-- Data shown follows --

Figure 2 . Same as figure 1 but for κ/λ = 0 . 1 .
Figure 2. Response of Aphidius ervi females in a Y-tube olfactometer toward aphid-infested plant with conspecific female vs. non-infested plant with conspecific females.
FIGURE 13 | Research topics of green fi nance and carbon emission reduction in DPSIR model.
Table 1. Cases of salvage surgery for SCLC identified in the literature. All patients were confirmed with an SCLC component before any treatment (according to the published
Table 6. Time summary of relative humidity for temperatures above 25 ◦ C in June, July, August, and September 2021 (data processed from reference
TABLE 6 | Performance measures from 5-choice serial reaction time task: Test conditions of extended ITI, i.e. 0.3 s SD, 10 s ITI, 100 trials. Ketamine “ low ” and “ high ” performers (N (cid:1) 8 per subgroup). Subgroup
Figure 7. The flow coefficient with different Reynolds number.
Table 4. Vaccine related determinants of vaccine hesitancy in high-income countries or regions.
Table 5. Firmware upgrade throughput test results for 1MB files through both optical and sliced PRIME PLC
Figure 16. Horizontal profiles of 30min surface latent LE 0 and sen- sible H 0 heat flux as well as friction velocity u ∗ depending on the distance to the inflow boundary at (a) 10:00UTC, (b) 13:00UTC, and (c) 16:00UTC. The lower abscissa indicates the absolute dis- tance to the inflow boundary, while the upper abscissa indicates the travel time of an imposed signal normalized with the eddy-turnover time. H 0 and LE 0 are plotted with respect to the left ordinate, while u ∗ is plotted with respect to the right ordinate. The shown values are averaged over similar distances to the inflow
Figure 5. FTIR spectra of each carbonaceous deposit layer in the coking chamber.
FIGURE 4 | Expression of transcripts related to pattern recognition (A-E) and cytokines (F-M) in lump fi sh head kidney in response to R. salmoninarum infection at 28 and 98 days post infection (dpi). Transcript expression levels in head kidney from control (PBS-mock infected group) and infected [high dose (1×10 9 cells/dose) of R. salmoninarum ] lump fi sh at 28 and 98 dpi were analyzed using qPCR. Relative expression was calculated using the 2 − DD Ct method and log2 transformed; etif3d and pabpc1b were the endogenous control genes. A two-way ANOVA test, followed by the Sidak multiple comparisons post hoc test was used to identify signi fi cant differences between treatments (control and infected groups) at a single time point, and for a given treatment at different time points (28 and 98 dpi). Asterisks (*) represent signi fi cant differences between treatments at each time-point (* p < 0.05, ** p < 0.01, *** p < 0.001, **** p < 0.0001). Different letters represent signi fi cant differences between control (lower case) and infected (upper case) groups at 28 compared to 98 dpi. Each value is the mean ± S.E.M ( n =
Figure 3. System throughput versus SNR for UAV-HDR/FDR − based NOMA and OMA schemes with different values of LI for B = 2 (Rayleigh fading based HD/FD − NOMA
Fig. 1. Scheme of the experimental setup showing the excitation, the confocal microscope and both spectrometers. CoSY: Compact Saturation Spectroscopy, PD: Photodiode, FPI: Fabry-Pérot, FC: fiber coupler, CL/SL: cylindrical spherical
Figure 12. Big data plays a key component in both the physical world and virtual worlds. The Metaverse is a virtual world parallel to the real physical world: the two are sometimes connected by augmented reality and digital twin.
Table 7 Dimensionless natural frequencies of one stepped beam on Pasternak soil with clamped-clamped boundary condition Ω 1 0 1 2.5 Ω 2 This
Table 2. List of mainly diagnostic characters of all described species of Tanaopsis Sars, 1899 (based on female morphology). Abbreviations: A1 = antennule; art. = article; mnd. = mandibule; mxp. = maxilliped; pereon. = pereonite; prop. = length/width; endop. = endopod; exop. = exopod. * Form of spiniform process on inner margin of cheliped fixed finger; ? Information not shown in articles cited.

-- Data shown concluded --

[Problem statement]:
All lines in the records that contain "component" are to be copied and returned.

[Result of this task]:
Table 1. Cases of salvage surgery for SCLC identified in the literature. All patients were confirmed with an SCLC component before any treatment (according to the published
Figure 12. Big data plays a key component in both the physical world and virtual worlds. The Metaverse is a virtual world parallel to the real physical world: the two are sometimes connected by augmented reality and digital twin.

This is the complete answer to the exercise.